I suspect when a woman thinks I’m like her but then finds out I’ve been really homeless and I’m currently living-in-a-van homeless, she gets a little bit freaked out because she’s identified with me. If I was/am homeless, and she and I are somehow alike, she realizes she could end up homeless too. I think it’s a very disconcerting realization for some women.

Upon hearing about my living situation, this particular woman launched into a story about how one night after eating at a restaurant, she gave her leftovers to a homeless man. I guess she wanted me to know she was down with and kind to homeless people. I resisted the urge to explain that street kids call asking folks for their leftovers “white boxing,” presumably because restaurants often pack up leftovers in white Styrofoam containers.

The story was long and detailed, and the woman’s nervousness was obvious. Our whole point of interaction had become about her trying to convey to me how ok she was with homeless people (and therefore ok with me). Suddenly I wasn’t an individual sitting in front of her, but a member of a group that caused her discomfort.

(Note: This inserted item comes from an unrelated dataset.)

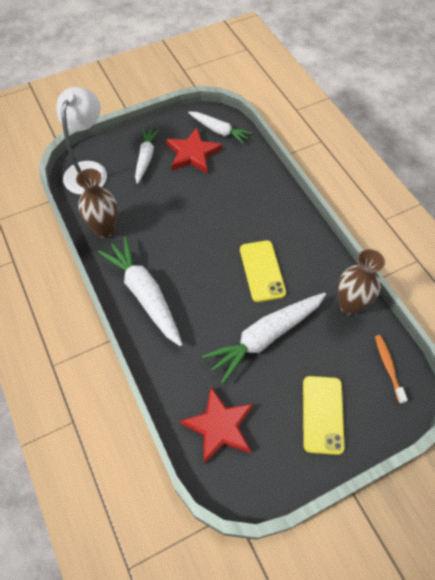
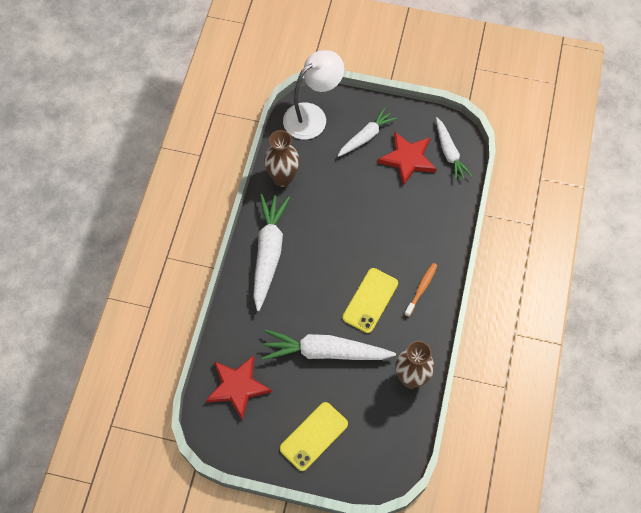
camera: 40 degrees right, 5 degrees up
(388, 367) = (393, 444): orange toothbrush -> orange toothbrush (421, 288)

I wasn’t sure how to respond to this woman’s story. I think I managed, I’m sure the man appreciated the food, but how was I to know what the man thought of her offering?

I was almost sorry I’d mentioned living in my van. I hadn’t wanted to cause the woman distress. On the other hand, I wondered why I needed to hide my reality in order to save someone else from discomfort. I don’t have to be ashamed of having been totally homeless or of being living-in-a-van homeless. Being homeless isn’t a moral failure. Being homeless doesn’t make anyone a bad person.

The woman’s discomfort made me uncomfortable too. I felt like I had done something wrong, even though logically I knew I hadn’t. The woman rambled on with a story I didn’t really want to hear. I excused myself as soon as I could and left the table feeling alienated and awkward. I wished I could be as normal as people thought I was.